SEC4 and Actin Localized to the Cavity Region of the Effector Ring. (A) Subcellular localization of GFP:SEC4, GFP:ACT1, and GFP:SEC22 in C. orbiculare cells during the biotrophic invasive stage. C. orbiculare strains that carried combinations of the effector:mCherry gene and each GFP-tagged test gene (TEFpro:NIS1:mCherry × SCD1pro:GFP:SEC4, TEFpro:NIS1:mCherry × SCD1pro:GFP:ACT1, and TEFpro:DN3:mCherry × SCD1pro:GFP:SEC22, respectively) were inoculated onto cucumber cotyledons, and the inoculated plants were analyzed at 4 dpi. SEC4 and actin (arrowheads) preferentially localized to the cavity region of the effector ring signal (which is equivalent to the neck region of a biotrophic primary hypha). The arrows indicate the effector ring signal. Bars = 10 μm. (B) Quantification of the GFP signal ratio in the cavity region of the effector ring. At least 50 effector ring cavities were investigated in each plant sample. The mean and sd were calculated from three independent plant samples.

Figure 9.

Effects of SEC4 and SEC22 Disruptions on Pathogenicity and Effector Secretion. (A) Pathogenicity assays of the sec4 and sec22 null mutants (sec4Δ and sec22Δ) on host cucumber. The wild-type strain was inoculated onto the left halves of the cucumber cotyledons as a positive control. The sec4Δ and sec22Δ strains were inoculated onto the right halves. The inoculated plants were incubated for 7 d. (B) Effector localization patterns of the wild-type, sec4Δ, and sec22Δ strains with TEFpro:DN3:mCherry on a glass surface. Each strain was incubated in the presence of the melanin biosynthesis inhibitor carpropamid on glass for 24 h. Bars = 10 μm.

Figure 10.

The sec4Δ and sec22Δ Mutants of C. orbiculare Reduced Effector Delivery to the Ring Signal Interface. (A) Effector localization pattern during the biotrophic stage for wild-type and sec4Δ strains with TEFpro:DN3:mCherry.

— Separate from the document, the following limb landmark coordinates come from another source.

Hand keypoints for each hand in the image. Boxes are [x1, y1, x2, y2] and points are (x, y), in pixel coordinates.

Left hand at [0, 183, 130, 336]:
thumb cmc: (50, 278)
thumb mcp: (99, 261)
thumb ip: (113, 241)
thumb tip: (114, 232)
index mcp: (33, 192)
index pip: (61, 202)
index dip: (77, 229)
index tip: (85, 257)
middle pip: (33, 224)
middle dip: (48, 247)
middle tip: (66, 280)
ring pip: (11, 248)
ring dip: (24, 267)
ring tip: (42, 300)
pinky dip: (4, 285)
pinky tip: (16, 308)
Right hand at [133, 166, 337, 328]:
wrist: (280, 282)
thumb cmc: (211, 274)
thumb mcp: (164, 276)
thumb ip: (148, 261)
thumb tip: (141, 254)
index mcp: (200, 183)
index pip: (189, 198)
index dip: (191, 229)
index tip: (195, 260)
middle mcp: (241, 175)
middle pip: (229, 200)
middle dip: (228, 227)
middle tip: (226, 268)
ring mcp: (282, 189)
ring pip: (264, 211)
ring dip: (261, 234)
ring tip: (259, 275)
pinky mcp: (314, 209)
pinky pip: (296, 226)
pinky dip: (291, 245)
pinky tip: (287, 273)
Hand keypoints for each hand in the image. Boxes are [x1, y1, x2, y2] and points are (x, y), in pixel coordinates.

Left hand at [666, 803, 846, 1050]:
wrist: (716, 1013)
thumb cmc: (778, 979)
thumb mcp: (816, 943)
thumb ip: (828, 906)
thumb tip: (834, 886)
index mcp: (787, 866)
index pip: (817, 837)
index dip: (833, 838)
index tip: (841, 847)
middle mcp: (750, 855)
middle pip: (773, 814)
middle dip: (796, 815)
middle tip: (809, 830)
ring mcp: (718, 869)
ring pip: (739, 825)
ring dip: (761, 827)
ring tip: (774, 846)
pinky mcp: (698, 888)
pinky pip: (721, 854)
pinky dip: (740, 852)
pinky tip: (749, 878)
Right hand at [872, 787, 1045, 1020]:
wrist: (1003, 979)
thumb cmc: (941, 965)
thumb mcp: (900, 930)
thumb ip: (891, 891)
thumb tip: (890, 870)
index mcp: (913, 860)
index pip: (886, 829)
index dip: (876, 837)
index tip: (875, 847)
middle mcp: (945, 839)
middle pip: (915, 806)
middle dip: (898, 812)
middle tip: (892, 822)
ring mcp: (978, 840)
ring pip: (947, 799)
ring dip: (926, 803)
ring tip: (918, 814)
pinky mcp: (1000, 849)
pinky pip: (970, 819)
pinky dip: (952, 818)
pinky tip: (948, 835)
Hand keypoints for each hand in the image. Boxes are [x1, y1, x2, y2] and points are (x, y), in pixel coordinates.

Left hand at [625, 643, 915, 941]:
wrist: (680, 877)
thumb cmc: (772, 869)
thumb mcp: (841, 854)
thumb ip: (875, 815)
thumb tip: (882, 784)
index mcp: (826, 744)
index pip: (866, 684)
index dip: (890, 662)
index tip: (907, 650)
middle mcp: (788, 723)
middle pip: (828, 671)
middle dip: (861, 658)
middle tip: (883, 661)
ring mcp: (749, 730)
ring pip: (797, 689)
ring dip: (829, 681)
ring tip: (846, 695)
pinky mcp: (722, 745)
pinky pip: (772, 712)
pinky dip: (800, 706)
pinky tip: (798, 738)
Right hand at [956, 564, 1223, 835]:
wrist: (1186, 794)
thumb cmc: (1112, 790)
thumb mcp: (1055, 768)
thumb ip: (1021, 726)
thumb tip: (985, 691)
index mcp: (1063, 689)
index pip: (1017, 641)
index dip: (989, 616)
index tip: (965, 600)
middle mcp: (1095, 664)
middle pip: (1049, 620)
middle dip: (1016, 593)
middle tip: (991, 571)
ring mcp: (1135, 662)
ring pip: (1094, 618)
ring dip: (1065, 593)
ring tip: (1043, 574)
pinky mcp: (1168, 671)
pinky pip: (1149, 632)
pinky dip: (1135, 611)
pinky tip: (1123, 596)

Each strain was incubated on cucumber for 4 d. The white arrow indicates the mCherry-labeled ring signal interface. Bars = 10 μm. (B) Effector localization pattern during the biotrophic stage for wild-type and sec22Δ strains with TEFpro:DN3:mCherry. The cucumber cotyledons were pretreated by heat shock (H.S.) to enable the host invasion of the sec22Δ mutant. Each strain was incubated on cucumber for 3 d. Bars = 10 μm. (C) Quantitative analysis of the effects of SEC4 and SEC22 disruptions on effector delivery to the ring signal interface. Each genotype with TEFpro:DN3:mCherry was incubated on cucumber for 4 d (no heat shock) or 3 d (heat shock). At least 74 biotrophic hyphae were investigated to determine the presence ratio of the effector ring signal. At least 50 mature biotrophic hyphae were investigated for each plant sample to determine the ratio of effector retention inside biotrophic hyphae. The mean and sd were calculated from three independent plant samples.